Despite a decade of speculation, rumors and unanswered questions, the couple, both 40, said they remain firm in their faith that Asha, somewhere, is alive. So convinced, they say, that they have refused to move from the rented, two-bedroom duplex on Oakcrest Drive in Shelby.
“This is the last place she knew where we lived,” Iquilla Degree said in an interview. “My phone number, that was the last number she knew I had. So I refuse to change it.
“I can’t stop change,” the mother continued, “but what I can stop, I have stopped.”
August 2010
Asha turns 20.
February 2015
After five years void of news, The Charlotte division of the FBI says it is “re-examining the case, re-interviewing witnesses and following new leads to determine what happened to Asha.” It also offers a reward of up to $25,000 for any information leading to the arrest and conviction of the person or people responsible for her disappearance.

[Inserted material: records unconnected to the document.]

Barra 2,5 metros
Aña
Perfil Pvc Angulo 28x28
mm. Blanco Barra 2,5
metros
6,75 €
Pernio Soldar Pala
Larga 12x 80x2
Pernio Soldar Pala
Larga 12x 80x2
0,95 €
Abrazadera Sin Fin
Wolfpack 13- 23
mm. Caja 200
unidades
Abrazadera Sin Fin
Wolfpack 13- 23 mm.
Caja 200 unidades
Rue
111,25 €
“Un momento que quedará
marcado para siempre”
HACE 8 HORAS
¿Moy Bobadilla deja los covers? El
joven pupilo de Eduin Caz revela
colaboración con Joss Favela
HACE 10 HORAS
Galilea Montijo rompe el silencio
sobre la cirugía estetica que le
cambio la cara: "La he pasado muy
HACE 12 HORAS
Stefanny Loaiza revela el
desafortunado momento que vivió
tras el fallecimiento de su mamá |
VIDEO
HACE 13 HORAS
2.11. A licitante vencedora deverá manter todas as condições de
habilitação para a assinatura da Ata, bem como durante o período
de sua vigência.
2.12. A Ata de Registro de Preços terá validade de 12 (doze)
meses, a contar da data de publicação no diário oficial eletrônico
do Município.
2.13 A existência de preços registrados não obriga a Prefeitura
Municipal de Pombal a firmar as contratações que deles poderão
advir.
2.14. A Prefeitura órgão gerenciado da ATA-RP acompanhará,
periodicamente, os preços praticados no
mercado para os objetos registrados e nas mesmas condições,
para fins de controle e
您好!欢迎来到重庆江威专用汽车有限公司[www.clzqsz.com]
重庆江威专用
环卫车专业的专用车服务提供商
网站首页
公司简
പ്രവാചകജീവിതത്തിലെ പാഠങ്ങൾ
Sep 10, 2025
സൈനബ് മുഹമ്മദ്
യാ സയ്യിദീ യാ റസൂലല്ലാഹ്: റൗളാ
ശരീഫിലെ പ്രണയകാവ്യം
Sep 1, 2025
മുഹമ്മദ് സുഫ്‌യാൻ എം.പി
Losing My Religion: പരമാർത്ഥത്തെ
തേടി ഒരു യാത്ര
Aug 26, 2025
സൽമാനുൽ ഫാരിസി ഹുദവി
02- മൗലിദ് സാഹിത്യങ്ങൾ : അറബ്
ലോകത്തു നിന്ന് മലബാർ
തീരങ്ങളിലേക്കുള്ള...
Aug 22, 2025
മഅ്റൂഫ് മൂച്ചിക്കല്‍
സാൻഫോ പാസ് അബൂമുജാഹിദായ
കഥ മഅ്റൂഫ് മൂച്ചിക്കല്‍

In addition to the FBI’s reward, a community group is offering $20,000. That same amount — a total of $45,000 — remains available today.
August 2015
Asha turns 25.
May 2016
The FBI and the Cleveland County Sheriff’s Office say someone matching Asha’s description might have been seen getting into a “distinctive vehicle” along N.C. 18 where Asha was last seen.
The car is described as an early 1970s Lincoln Mark IV or possibly a Ford Thunderbird, dark green, with rust around the wheel wells.
September 2017
The FBI announces it is adding “additional resources” to Asha’s case. It does not specify why.
October 2018
The Cleveland County Sheriff’s Office announces two “new possible clues”: a Fallston Elementary School library copy of “McElligot’s Pool” by Dr. Seuss — which shows a fish chasing a worm on a hook on its cover — and a concert T-shirt from New Kids on the Block.

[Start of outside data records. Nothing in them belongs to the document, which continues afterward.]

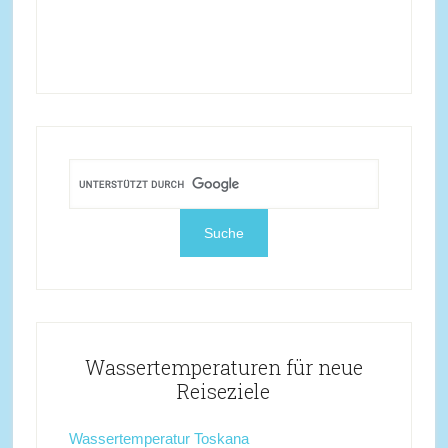
Wassertemperaturen für neue
Reiseziele
Wassertemperatur Toskana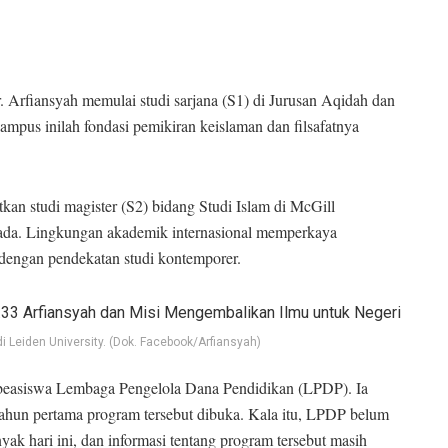
r. Arfiansyah memulai studi sarjana (S1) di Jurusan Aqidah dan
kampus inilah fondasi pemikiran keislaman dan filsafatnya
an studi magister (S2) bidang Studi Islam di McGill
nada. Lingkungan akademik internasional memperkaya
 dengan pendekatan studi kontemporer.
 Leiden University. (Dok. Facebook/Arfiansyah)
m beasiswa Lembaga Pengelola Dana Pendidikan (LPDP). Ia
 tahun pertama program tersebut dibuka. Kala itu, LPDP belum
ak hari ini, dan informasi tentang program tersebut masih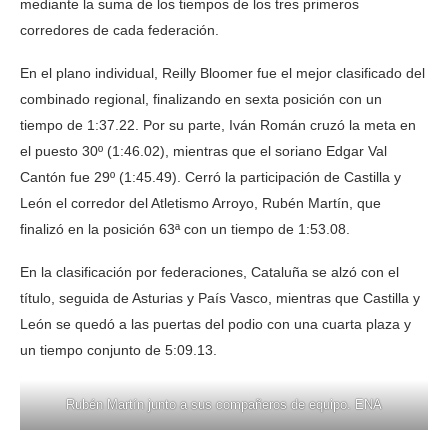
mediante la suma de los tiempos de los tres primeros
corredores de cada federación.
En el plano individual, Reilly Bloomer fue el mejor clasificado del
combinado regional, finalizando en sexta posición con un
tiempo de 1:37.22. Por su parte, Iván Román cruzó la meta en
el puesto 30º (1:46.02), mientras que el soriano Edgar Val
Cantón fue 29º (1:45.49). Cerró la participación de Castilla y
León el corredor del Atletismo Arroyo, Rubén Martín, que
finalizó en la posición 63ª con un tiempo de 1:53.08.
En la clasificación por federaciones, Cataluña se alzó con el
título, seguida de Asturias y País Vasco, mientras que Castilla y
León se quedó a las puertas del podio con una cuarta plaza y
un tiempo conjunto de 5:09.13.
Rubén Martín junto a sus compañeros de equipo. ENA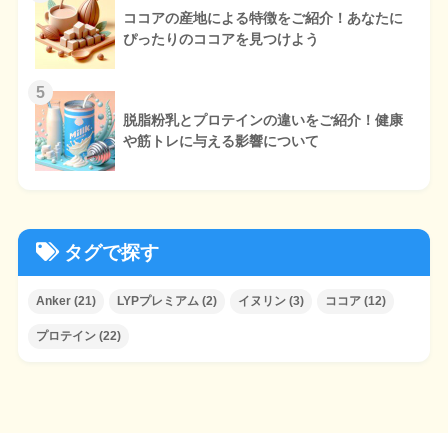
ココアの産地による特徴をご紹介！あなたに
ぴったりのココアを見つけよう
5
脱脂粉乳とプロテインの違いをご紹介！健康
や筋トレに与える影響について
タグで探す
Anker
(21)
LYPプレミアム
(2)
イヌリン
(3)
ココア
(12)
プロテイン
(22)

The school’s library records don’t go back to the year of Asha’s disappearance, officers said. They ask anyone who knew of someone who had this Dr. Seuss library book around the time of Asha’s disappearance and lost track of it to call them.
The Sheriff’s Office asked anyone who had a shirt of the 1980s band or knew someone who did — at any time — to call them. They do not specify how the clues are related to the search.
August 2020
Asha turns 30.
September 2024
Cleveland County Sheriff Alan Norman says investigators believe Asha was killed.

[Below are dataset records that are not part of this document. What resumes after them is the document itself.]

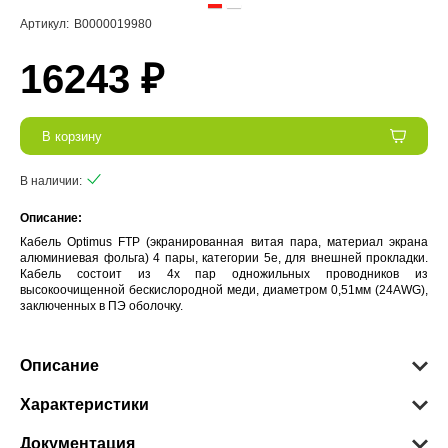
Артикул:
В0000019980
16243 ₽
В корзину
В наличии:
Описание:
Кабель Optimus FTP (экранированная витая пара, материал экрана
алюминиевая фольга) 4 пары, категории 5e, для внешней прокладки.
Кабель состоит из 4х пар одножильных проводников из
высокоочищенной бескислородной меди, диаметром 0,51мм (24AWG),
заключенных в ПЭ оболочку.
Описание
Характеристики
Документация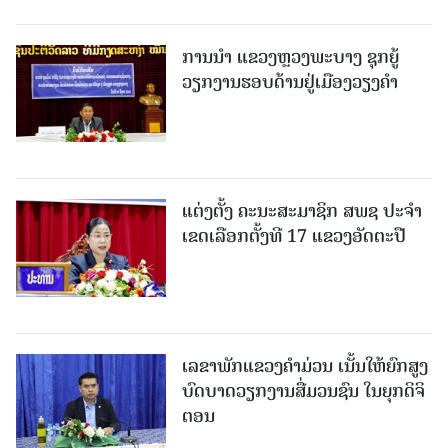
ການນຳ ແຂວງຫຼວງພະບາງ ຊຸກຍູ້
ວຽກງານຮອບດ້ານຢູ່ເມືອງວຽງຄໍາ
ແຕ່ງຕັ້ງ ຄະນະສະມາຊິກ ສພຊ ປະຈຳ
ເຂດເລືອກຕັ້ງທີ 17 ແຂວງອັດຕະປື
ເລຂາພັກແຂວງຄໍາມ່ວນ ເນັ້ນໃຫ້ຍົກສູງ
ບົດບາດວຽກງານສື່ມວນຊົນ ໃນຍຸກດິຈິ
ຕອນ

Deputies signaled new developments in the case when, in a driveway four miles south from the Shelby home Asha never returned to, they hitched a long green, 1960s style car from Roy and Connie Dedmon’s property. Asha’s brother turns 35 days after police search the properties and his sister’s story is launched back into the news.
February 2025
A week before the 25-year anniversary of Asha’s disappearance, her mother, father and brother walk the same steps authorities believe the 9-year-old took in 2000. They’re joined by more than 50 others.
“At least this year, we know a little bit more than we knew 24 years ago,” said Iquilla Degree, Asha’s mother, to the crowd.
Sheriff Norman promises closure for the family.
He asked that anyone with information on the case call his office at 704-484-4756 or the FBI’s Charlotte office at 704-672-6100.